(Dataset excerpts)

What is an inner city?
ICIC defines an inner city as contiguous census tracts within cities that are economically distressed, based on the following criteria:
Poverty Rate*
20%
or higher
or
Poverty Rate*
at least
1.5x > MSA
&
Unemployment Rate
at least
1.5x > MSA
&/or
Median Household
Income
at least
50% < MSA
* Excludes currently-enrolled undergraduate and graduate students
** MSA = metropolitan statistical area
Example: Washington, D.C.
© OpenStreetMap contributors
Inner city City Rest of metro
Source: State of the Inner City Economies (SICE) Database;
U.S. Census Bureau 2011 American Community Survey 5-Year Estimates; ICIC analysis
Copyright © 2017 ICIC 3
--
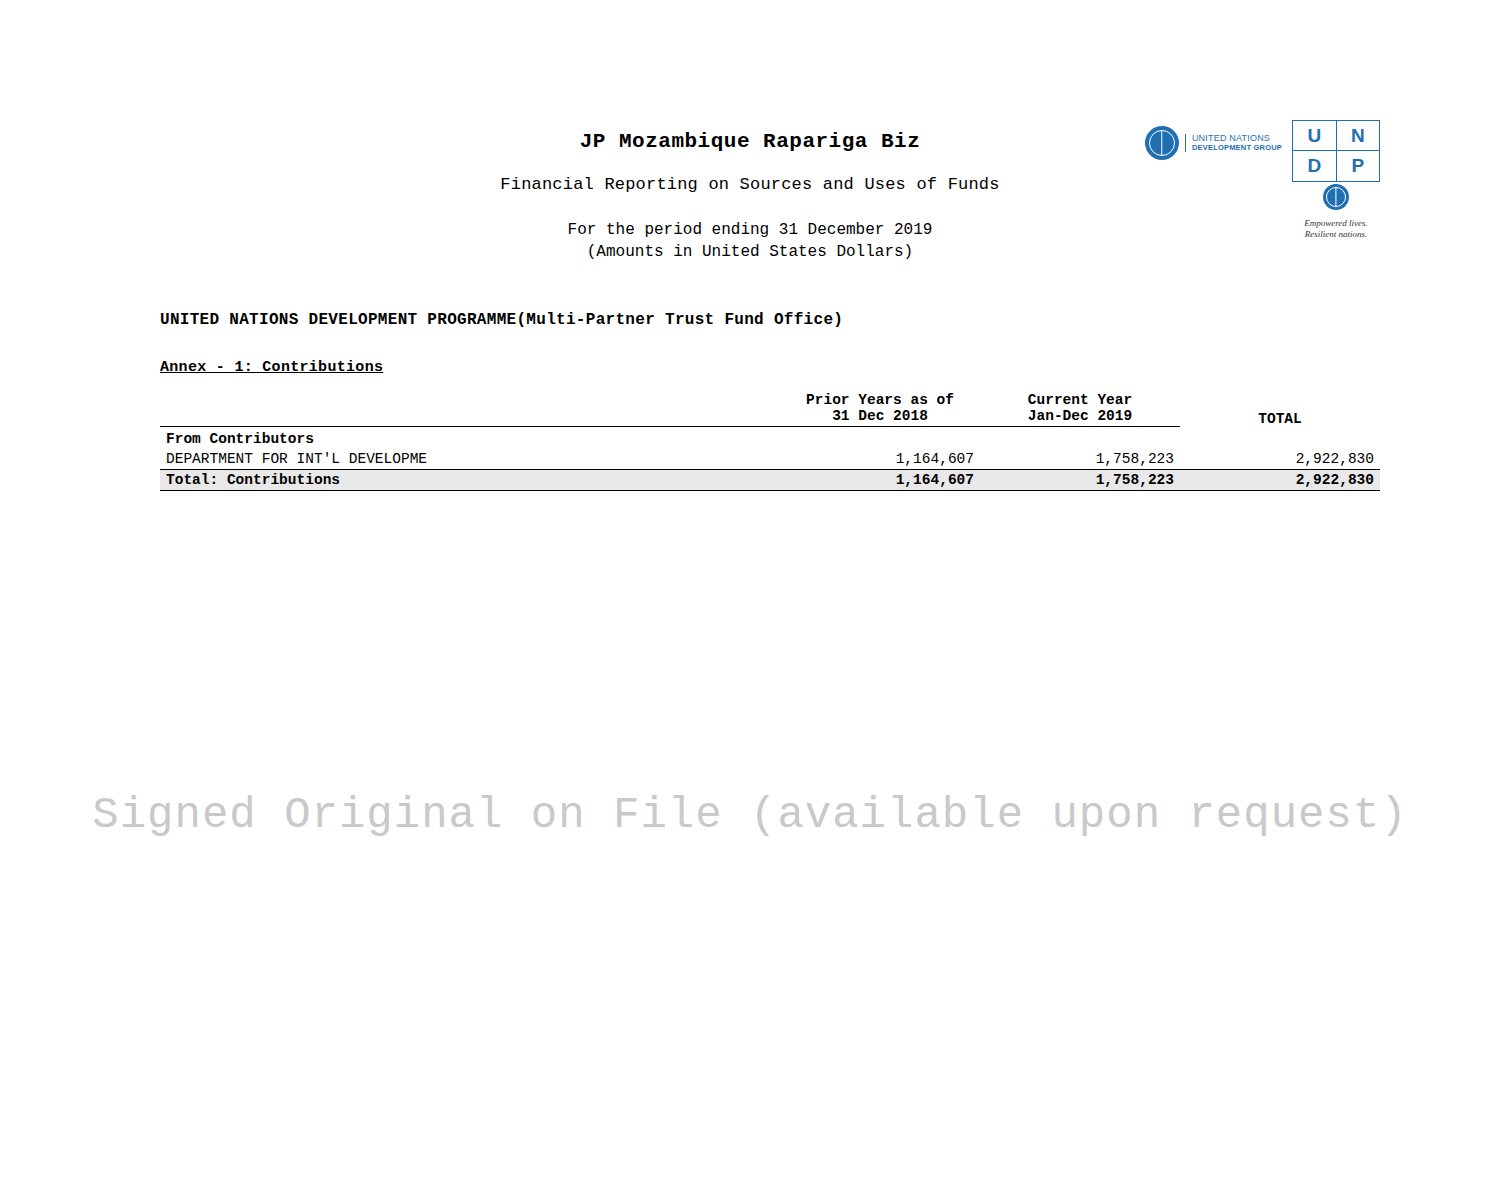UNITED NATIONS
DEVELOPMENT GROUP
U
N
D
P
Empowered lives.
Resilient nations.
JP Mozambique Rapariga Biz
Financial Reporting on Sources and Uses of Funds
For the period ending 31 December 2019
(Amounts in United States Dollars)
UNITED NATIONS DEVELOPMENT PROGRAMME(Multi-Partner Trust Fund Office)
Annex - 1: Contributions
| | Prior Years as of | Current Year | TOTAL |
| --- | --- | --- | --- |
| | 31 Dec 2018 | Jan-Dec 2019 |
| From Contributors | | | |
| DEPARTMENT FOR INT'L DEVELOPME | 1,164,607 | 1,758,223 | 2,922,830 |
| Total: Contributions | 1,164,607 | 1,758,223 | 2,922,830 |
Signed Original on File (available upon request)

▶ **Task to carry out**:
Write out exactly the lines that fall from the line with "JP Mozambique Rapariga Biz" to the line with "Signed Original on" in the records above, keeping both ends.

▶ **Reply to the task**:
JP Mozambique Rapariga Biz
Financial Reporting on Sources and Uses of Funds
For the period ending 31 December 2019
(Amounts in United States Dollars)
UNITED NATIONS DEVELOPMENT PROGRAMME(Multi-Partner Trust Fund Office)
Annex - 1: Contributions
| | Prior Years as of | Current Year | TOTAL |
| --- | --- | --- | --- |
| | 31 Dec 2018 | Jan-Dec 2019 |
| From Contributors | | | |
| DEPARTMENT FOR INT'L DEVELOPME | 1,164,607 | 1,758,223 | 2,922,830 |
| Total: Contributions | 1,164,607 | 1,758,223 | 2,922,830 |
Signed Original on File (available upon request)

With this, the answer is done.